By inhibiting the “cooling” neurons, PGE2 causes the hypothalamic set point to be rapidly elevated, much like turning up a home thermostat. The body’s regulatory mechanisms now perceive the current, normal temperature as too low compared to this new, higher target. The fever will persist as long as the concentration of PGE2 in the hypothalamus remains high.
The Body’s Heat Production and Conservation Methods
Following the hypothalamic set point elevation, the body initiates physiological responses to reach the new target. The first action is heat conservation, achieved through peripheral vasoconstriction. This process narrows the blood vessels in the skin and extremities, shunting warm blood away from the surface and toward the core.

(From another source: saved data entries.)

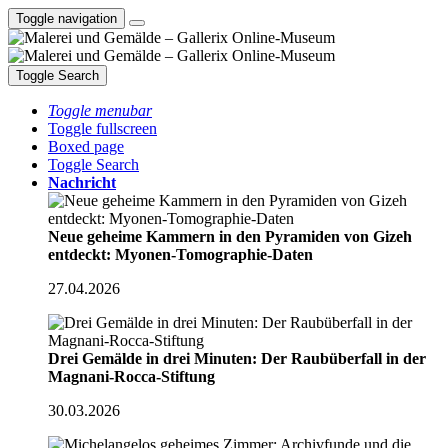
Toggle navigation
Toggle Search
Toggle menubar
Toggle fullscreen
Boxed page
Toggle Search
Nachricht
Neue geheime Kammern in den Pyramiden von Gizeh
entdeckt: Myonen-Tomographie-Daten
27.04.2026
Drei Gemälde in drei Minuten: Der Raubüberfall in der
Magnani-Rocca-Stiftung
30.03.2026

This sudden reduction in blood flow leads to the sensation of feeling cold or having chills, even if the core temperature is already slightly elevated. The skin feels cool and appears pale because the body is actively trying to minimize heat loss. The chills signal that the body is operating as if it were in a cold environment, trying to meet the new, higher set point.
If heat conservation alone is insufficient, the body engages in active heat production. This is done through an increase in metabolic rate and involuntary muscle contractions known as shivering. Shivering is a highly effective way to generate heat, as the rapid, rhythmic muscle activity converts chemical energy into thermal energy.
These combined mechanisms continue until the body temperature successfully matches the new, elevated hypothalamic set point. Once the core temperature stabilizes at this higher level, the chills subside, and the feeling of coldness is replaced by the feeling of being hot.
Defervescence: The Return to Normal
The process of defervescence, or the breaking of the fever, begins when the underlying infection or inflammation starts to resolve. As the immune system gains control, the production of endogenous pyrogens (such as IL-1 and IL-6) decreases. This reduction leads to a corresponding drop in the synthesis of Prostaglandin E2.
With the concentration of PGE2 falling, its inhibitory effect on the hypothalamic thermosensitive neurons is removed, and the temperature set point rapidly returns to its normal baseline level. The body’s current elevated temperature is then perceived as too high relative to the new, lower set point.
To rapidly dissipate the excess heat, the body activates its cooling mechanisms. Vasodilation occurs, which is the widening of blood vessels in the skin, causing a flushed, warm appearance and allowing heat to be radiated away. This is followed by the activation of sweating, where the evaporation of moisture provides highly efficient cooling.